Stored data >>
Start of Block

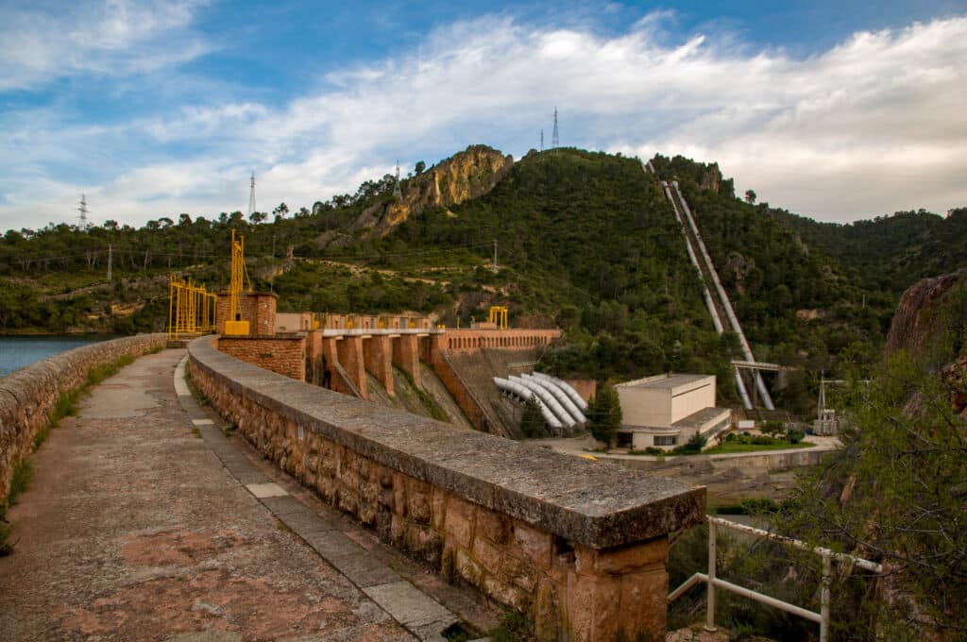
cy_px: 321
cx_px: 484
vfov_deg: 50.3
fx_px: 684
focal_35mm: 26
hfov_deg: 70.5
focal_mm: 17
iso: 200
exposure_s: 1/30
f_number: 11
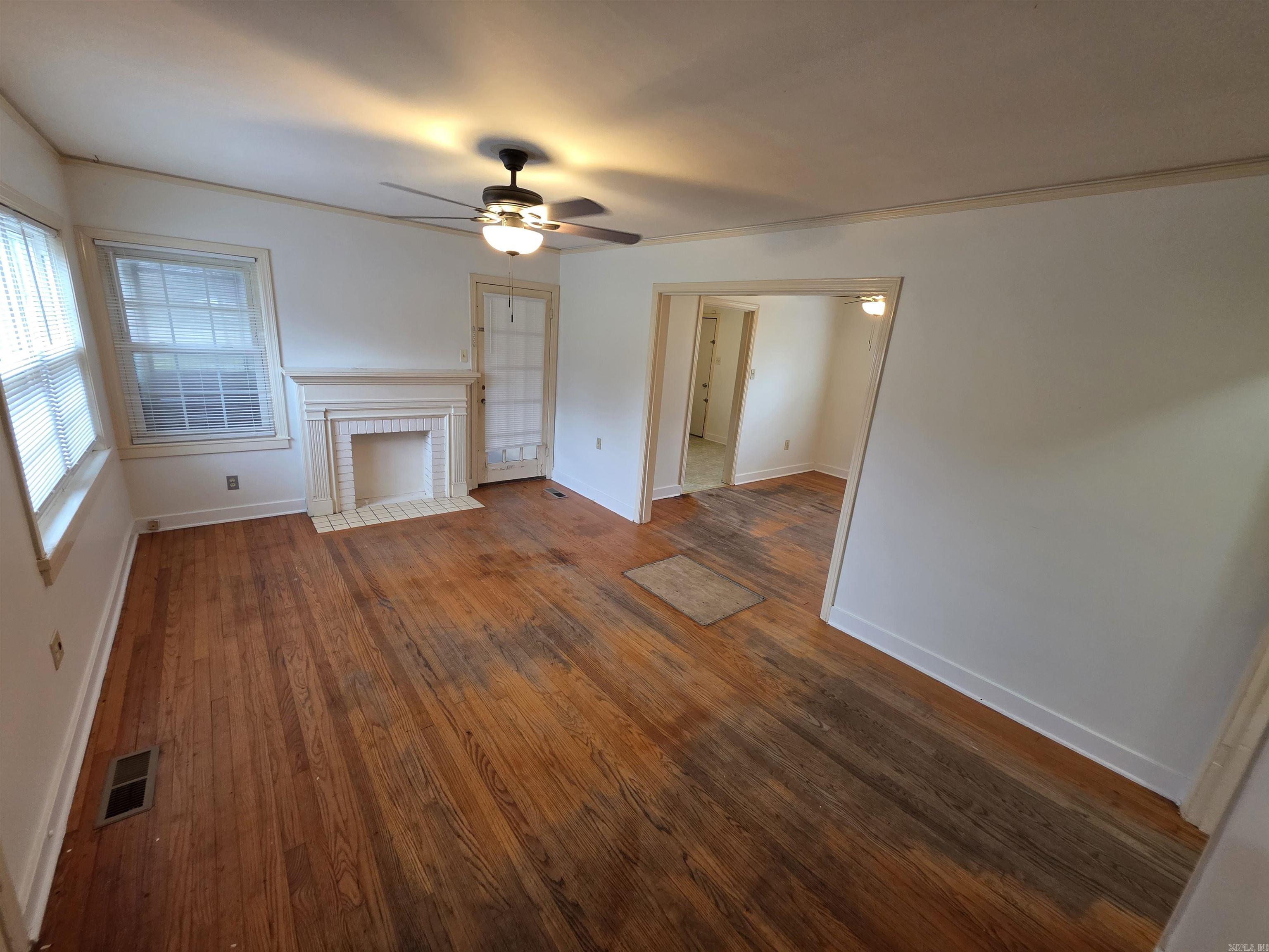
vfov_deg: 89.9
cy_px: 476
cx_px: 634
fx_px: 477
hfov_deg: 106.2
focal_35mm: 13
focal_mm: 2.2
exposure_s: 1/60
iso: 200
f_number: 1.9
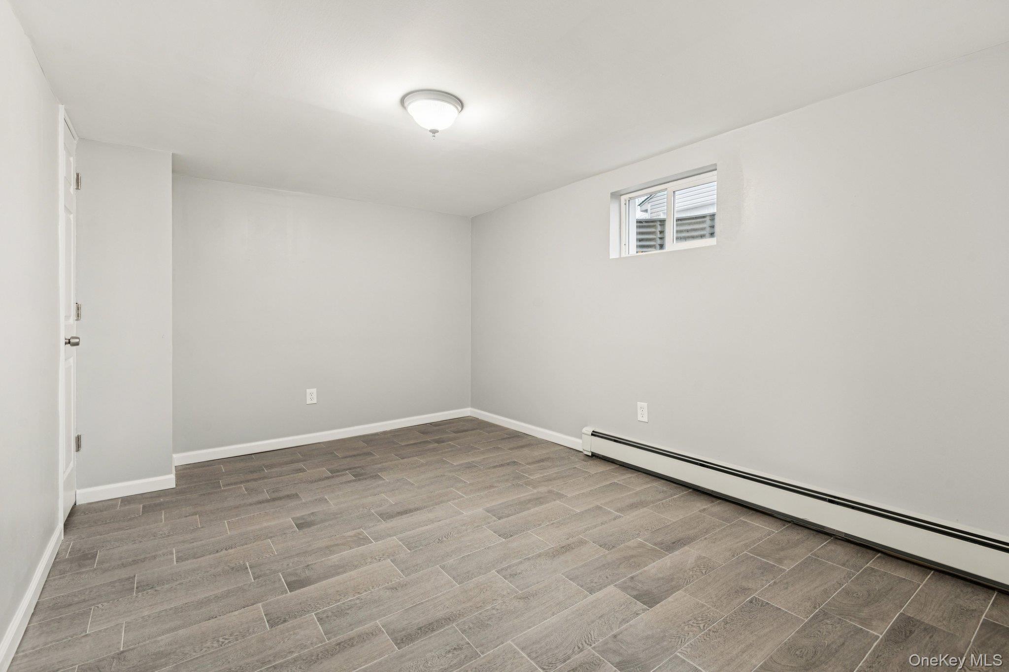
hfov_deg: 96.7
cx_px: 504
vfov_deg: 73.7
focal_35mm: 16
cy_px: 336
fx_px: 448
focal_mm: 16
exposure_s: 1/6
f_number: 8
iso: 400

End of Block

Every line from the one holding "focal_35mm: 13" through the last line of the entries above, and nothing else, is to be restated word for word. Pictures stay out.

focal_35mm: 13
focal_mm: 2.2
exposure_s: 1/60
iso: 200
f_number: 1.9
hfov_deg: 96.7
cx_px: 504
vfov_deg: 73.7
focal_35mm: 16
cy_px: 336
fx_px: 448
focal_mm: 16
exposure_s: 1/6
f_number: 8
iso: 400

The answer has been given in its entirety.